## EXTRACTED TEXT

---------------

My maternal grandmother, Edith, died when I was 7 months pregnant with my first-born back in 1995. She had suffered a heart attack in the summer of 1994 and had been hospitalised more or less continuously due to the complications that followed.
One cold night in February 1995, my sister, Frida, and I drove down to see our grandmother at Nyköping hospital, after we had been told that she didn’t have long to live. Being at her deathbed was an amazing, deeply moving and transcendent experience.
As soon as we entered the room, it was clear that she was very weak and I’m fairly she sure she was on the maximum dose of morphine but she was still lucid enough to enquire about other family members. After a bit, she turned and looked at my belly. She told me that I would have a son – I never doubted that she knew because she said it with such perfect clarity.
As we were chatting away about family, it almost felt like we had gotten together for a cup of coffee. However, this soon changed… There was a moment’s silence and then she pointed up to the ceiling and smilingly asked if we could see ‘them‘. I shook my head and just kept stroking her arm. I don’t think I said very much at all. My sister, Frida, who had trained as a nurse’s assistant was busy making sure our grandmother was as physically comfortable as possible.

---------------

## DATA FOR REVIEW
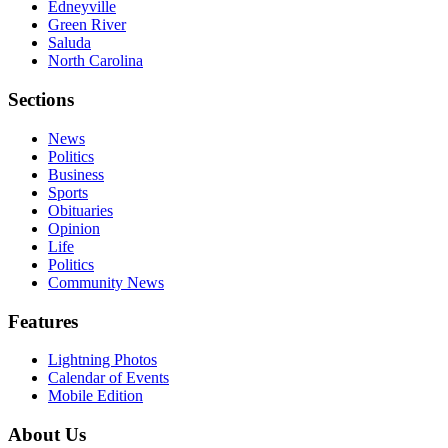
Edneyville
Green River
Saluda
North Carolina
Sections
News
Politics
Business
Sports
Obituaries
Opinion
Life
Politics
Community News
Features
Lightning Photos
Calendar of Events
Mobile Edition
About Us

---------------

## EXERCISE BRIEF
Please copy the deathbed account between "As soon as we" and "comfortable as possible.", inclusive, replacing "coffee" with "tea". The records stand apart from the deathbed account.

## YOUR SOLUTION
As soon as we entered the room, it was clear that she was very weak and I’m fairly she sure she was on the maximum dose of morphine but she was still lucid enough to enquire about other family members. After a bit, she turned and looked at my belly. She told me that I would have a son – I never doubted that she knew because she said it with such perfect clarity.
As we were chatting away about family, it almost felt like we had gotten together for a cup of tea. However, this soon changed… There was a moment’s silence and then she pointed up to the ceiling and smilingly asked if we could see ‘them‘. I shook my head and just kept stroking her arm. I don’t think I said very much at all. My sister, Frida, who had trained as a nurse’s assistant was busy making sure our grandmother was as physically comfortable as possible.